▶ _Exercício proposto A_
Reescreva o trecho do artigo de "Em minha longa" a "tão estrepitosamente contestados.", substituindo "mandato" por "cargo".
▶ _Exercício proposto B_
Dê continuidade ao artigo sobre o alheamento à política partidária a partir do ponto em que ele termina.

▶ _Artigo_
_ _ _ _

Em minha longa vida pública nunca fui político. Não o fui sequer quando, nos já tão remotos idos de 1934, exerci o mandato de deputado constituinte por São Paulo, na "Chapa Única". Com efeito, nesta não representei qualquer partido político, mas a grande entidade extrapartidária que foi a Liga Eleitoral Católica. Durante todo o tempo que durou meu mandato, só tomei atitude pessoal – distinta da minha bancada – em função de problemas concernentes à defesa da Igreja e da civilização cristã. Terminado que foi esse mandato, as duas principais correntes políticas de São Paulo – o PRP e o Partido Constitucionalista – me convidaram, com gentil insistência, para integrar as respectivas chapas no pleito eleitoral seguinte, de 1935. Preferi lançar-me como candidato avulso nessa eleição, cujos resultados (diga-se de passagem) foram tão estrepitosamente contestados.

Lembro todos esses fatos para deixar claro até que longínquas raízes de meu passado remonta meu alheamento à política partidária. Alheamento este que só circunstâncias muito e muito especiais me levariam a superar.

_ _ _ _

▶ _Linhas fornecidas_

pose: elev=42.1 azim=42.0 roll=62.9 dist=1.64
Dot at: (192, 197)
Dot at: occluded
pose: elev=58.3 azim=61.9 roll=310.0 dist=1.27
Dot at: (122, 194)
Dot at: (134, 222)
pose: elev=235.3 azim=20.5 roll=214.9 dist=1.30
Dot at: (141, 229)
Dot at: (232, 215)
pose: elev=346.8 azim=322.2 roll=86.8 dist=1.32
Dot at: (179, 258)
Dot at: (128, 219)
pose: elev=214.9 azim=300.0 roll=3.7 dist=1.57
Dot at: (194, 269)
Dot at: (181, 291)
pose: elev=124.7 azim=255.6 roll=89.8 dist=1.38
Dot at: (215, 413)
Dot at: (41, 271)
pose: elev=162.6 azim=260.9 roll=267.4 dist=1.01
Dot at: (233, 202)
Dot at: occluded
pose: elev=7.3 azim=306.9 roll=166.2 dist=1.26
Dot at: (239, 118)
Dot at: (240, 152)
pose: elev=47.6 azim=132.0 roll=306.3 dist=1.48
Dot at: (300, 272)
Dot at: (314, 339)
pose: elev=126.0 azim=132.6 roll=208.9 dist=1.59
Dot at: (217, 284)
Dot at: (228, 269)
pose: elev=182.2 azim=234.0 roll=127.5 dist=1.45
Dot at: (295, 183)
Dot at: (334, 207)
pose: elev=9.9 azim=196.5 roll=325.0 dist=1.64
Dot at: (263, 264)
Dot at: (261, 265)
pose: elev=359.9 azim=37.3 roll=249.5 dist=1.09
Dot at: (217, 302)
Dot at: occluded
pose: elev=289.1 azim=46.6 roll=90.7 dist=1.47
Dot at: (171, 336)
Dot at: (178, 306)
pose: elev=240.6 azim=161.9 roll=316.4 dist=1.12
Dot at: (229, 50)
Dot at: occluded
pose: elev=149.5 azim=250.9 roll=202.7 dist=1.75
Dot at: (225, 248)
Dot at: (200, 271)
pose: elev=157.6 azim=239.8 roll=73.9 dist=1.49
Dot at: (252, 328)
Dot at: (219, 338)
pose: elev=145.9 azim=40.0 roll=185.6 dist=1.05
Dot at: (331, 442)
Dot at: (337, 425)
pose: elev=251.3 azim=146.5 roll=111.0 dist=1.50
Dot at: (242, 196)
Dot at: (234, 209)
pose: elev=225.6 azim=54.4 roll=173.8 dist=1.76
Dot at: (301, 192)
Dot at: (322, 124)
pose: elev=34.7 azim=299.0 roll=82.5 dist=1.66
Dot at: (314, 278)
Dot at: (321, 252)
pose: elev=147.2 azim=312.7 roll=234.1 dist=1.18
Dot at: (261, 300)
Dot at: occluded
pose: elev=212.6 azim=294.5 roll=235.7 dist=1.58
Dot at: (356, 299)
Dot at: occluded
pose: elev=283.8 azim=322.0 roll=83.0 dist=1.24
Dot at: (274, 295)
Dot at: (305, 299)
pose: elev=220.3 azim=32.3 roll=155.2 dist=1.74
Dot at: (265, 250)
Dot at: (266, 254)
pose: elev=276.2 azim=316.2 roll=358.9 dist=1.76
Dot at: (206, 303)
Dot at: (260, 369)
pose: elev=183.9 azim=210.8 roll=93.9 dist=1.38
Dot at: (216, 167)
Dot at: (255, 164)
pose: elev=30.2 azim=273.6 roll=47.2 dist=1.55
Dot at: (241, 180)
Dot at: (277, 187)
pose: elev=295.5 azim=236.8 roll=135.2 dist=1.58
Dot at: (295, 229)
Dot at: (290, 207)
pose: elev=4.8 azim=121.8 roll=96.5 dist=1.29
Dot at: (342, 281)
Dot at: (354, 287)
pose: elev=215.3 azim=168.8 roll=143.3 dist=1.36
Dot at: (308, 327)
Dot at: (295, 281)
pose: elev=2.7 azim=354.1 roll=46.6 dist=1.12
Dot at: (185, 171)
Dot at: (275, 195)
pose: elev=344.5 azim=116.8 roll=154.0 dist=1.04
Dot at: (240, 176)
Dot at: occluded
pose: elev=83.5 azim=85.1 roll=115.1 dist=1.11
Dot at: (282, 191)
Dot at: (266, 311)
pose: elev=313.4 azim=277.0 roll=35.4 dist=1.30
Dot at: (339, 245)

_ _ _ _

▶ _Resposta A_
Em minha longa vida pública nunca fui político. Não o fui sequer quando, nos já tão remotos idos de 1934, exerci o cargo de deputado constituinte por São Paulo, na "Chapa Única". Com efeito, nesta não representei qualquer partido político, mas a grande entidade extrapartidária que foi a Liga Eleitoral Católica. Durante todo o tempo que durou meu cargo, só tomei atitude pessoal – distinta da minha bancada – em função de problemas concernentes à defesa da Igreja e da civilização cristã. Terminado que foi esse cargo, as duas principais correntes políticas de São Paulo – o PRP e o Partido Constitucionalista – me convidaram, com gentil insistência, para integrar as respectivas chapas no pleito eleitoral seguinte, de 1935. Preferi lançar-me como candidato avulso nessa eleição, cujos resultados (diga-se de passagem) foram tão estrepitosamente contestados.

▶ _Resposta B_
Tal alheamento eu só o menciono, aliás, para acentuar o caráter estritamente apolítico e extrapartidário com que tenho tratado ultimamente e o faço mais uma vez hoje – o tema cada vez mais escaldante, das eleições diretas.

Importa ponderar aqui que esse alheamento não decorre de qualquer objeção de princípio contra a condição de político, ou à atividade partidária.

E entro no âmago do tema.

As eleições diretas têm como primeiro corolário, a meu ver, o voto facultativo. E, portanto, sem multa ou qualquer outra forma de coerção sobre o eleitor que, enfarado com todas as listas de candidatos, se recuse a votar. O outro corolário é a nulidade automática dos pleitos a que a maioria dos eleitores não concorra.

Não sou apologista do atual sistema representativo. Mas uma vez que ele aí está, convém que seja lógico consigo mesmo. Pois, por mais carente que seja um regime, sua intrínseca ilogicidade constitui de si uma agravante do que ele possa ter de mau, e um óbice ao que ele possa ter de bom.

Ora, para que o regime representativo seja autêntico, é preciso – o seu nome está a dizê-lo – que ele represente. Que represente o que? Obviamente o pensamento e a vontade dos eleitores. E, se a metade mais um destes se recusa a votar, o que significa isto senão que esses eleitores não sentem seu pensamento representado pelos candidatos, e por isso não os querem?

Em outros termos, um regime representativo que imponha o voto aos eleitores, mesmo quando estes não querem os candidatos apresentados, impõe-lhes que escolham entre candidatos aos quais são hostis, ou pelo menos totalmente alheios.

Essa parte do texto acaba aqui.